By about 6 am, watching the shifting direction of the wind and barometer, we knew that the cyclone was crossing right over Madras. There was torrential rain, and wind speed had risen to more than 100 miles an hour. At daybreak, we could finally see the silhouettes of the ship at anchor. Three or four ships were not to be seen, and we figured that the Masters must have weighed anchor and proceeded to sea, which was the safer way.
The Progress was anchored north of the harbour entrance, approximately near the new channel that turns to the east about 1 to 1½ mile away. We could see that she was drifting southwards, and sometimes could faintly see her propeller rising in the air, as her stern rose above water due to heavy pitching. Apparently the Captain was trying his best to get away, but the wind and heavy seas were too much for her power. What was causing immense worry to Port officials was that she might founder right in the middle of the harbour entrance! They were cursing and praying at the same time, that she keeps clear of the entrance. Their prayers were answered and at the last moment a heavy return swell pushed her out seaward, and she dashed on the breakwater but on the outside. A heavy sigh of relief was breathed that she did not break up inside! She apparently broke into two, but, there was very little to do to help the crew at the time, as heavy seas were battering the breakwater walls. – (From the late Capt.
Prabhakar Datar’s notebook, sent to us by Mrs. Snehalata Datar).
Snehalata Datar adds, “I cannot find my husband’s account of what happened thereafter to the Stamatis, in particular, so I am adding this footnote from Google:
A spectacle that remains etched in the collective memory of the city is the sight of the half-submerged Stamatis, the cargo ship which hit Marina beach on November 3rd, 1966 and remained a sorry sight till the 1990s.
Worst affected by the storm of November 6th was the Progress. The ship split in two and about 25 crew members, mostly Chinese, died.
The Stamatis and Marore, jostled violently by the storm, drifted. While Marore ran aground off the Port Trust marshalling yard, Stamatis was dragged further and reached Marina beach. The Madras Steamers Agents’ Association, after a few days, declared that Marore was “as good as wrecked as it had developed a big crack amidship,” but they had some hopes about refloating Stamatis.

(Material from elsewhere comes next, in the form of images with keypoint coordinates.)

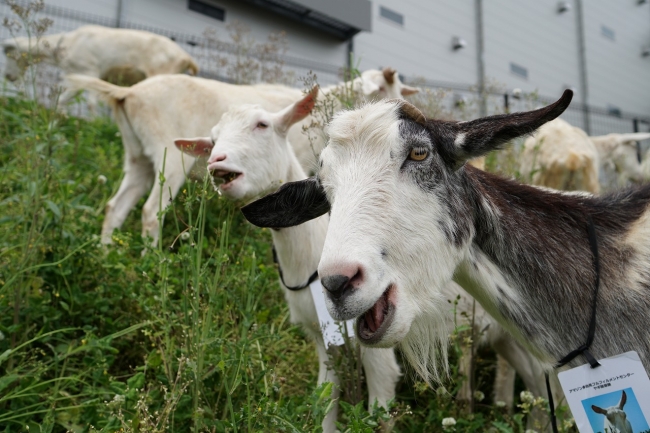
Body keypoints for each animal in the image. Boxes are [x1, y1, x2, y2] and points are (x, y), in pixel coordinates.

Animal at [2, 25, 197, 107]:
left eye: (10, 55)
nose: (8, 77)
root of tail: (186, 57)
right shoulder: (80, 77)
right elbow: (64, 99)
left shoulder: (90, 72)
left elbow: (90, 103)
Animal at [64, 66, 416, 245]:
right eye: (382, 89)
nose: (404, 110)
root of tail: (128, 93)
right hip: (169, 158)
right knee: (151, 211)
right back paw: (151, 261)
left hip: (138, 158)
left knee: (115, 206)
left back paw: (106, 255)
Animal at [172, 88, 398, 432]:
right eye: (211, 140)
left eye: (262, 124)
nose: (216, 163)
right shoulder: (321, 337)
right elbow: (325, 397)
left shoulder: (382, 347)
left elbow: (380, 411)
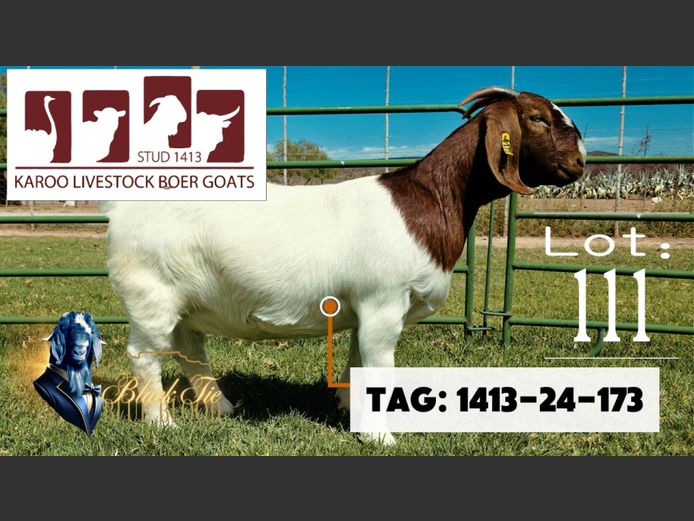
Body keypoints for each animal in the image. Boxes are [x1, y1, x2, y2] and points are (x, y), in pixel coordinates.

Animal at [103, 87, 586, 444]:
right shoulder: (384, 303)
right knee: (145, 355)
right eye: (538, 118)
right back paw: (163, 423)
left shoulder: (364, 310)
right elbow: (379, 367)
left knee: (189, 346)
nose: (580, 161)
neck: (427, 203)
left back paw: (221, 406)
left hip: (186, 299)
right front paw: (381, 438)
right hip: (150, 294)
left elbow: (357, 363)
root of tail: (122, 208)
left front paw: (352, 412)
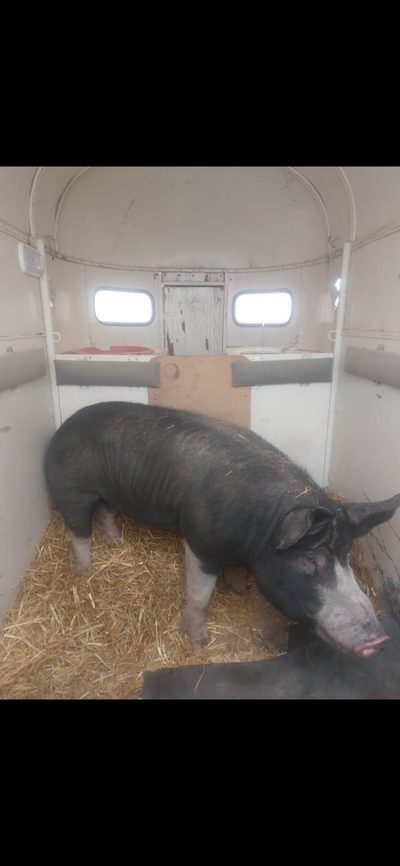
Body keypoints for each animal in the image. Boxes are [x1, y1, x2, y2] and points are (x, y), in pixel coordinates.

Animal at [45, 401, 400, 657]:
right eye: (310, 559)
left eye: (347, 556)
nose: (380, 639)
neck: (259, 529)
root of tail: (60, 430)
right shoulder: (200, 541)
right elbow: (200, 595)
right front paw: (199, 645)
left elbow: (232, 574)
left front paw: (239, 589)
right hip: (72, 490)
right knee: (79, 531)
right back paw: (84, 571)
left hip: (114, 492)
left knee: (106, 514)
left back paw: (117, 544)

Ten days later, attempts to pull the ship out of the sand commenced. Large crowds had gathered to witness the event, but they were disappointed since the recovery operations failed.
M/s. Diana Maritime Corporation, the owners, agreed to sell what was remaining of the ship for its scrap value – about Rs. 3.3 lakh – to a local company. However, the wreckage could not be completely removed.
The ruined ship attracted a lot of curious onlookers, but it also turned into a death trap. Many who swam close to it were not aware of the buried, sharp steel girders and were often fatally injured. In January 1983, over three days that followed Pongal, 19 dead bodies were washed ashore. This tragedy created a furore.
Finally, in 1990, a major effort was made to haul the wreckage to shore. A Bombay-based company mobilised more than 30 workers to wrap the broken ship with wires and tried to haul it with the help of two winches. The wreckage was removed, but not completely. There are bits of it still under water close to the site where it beached.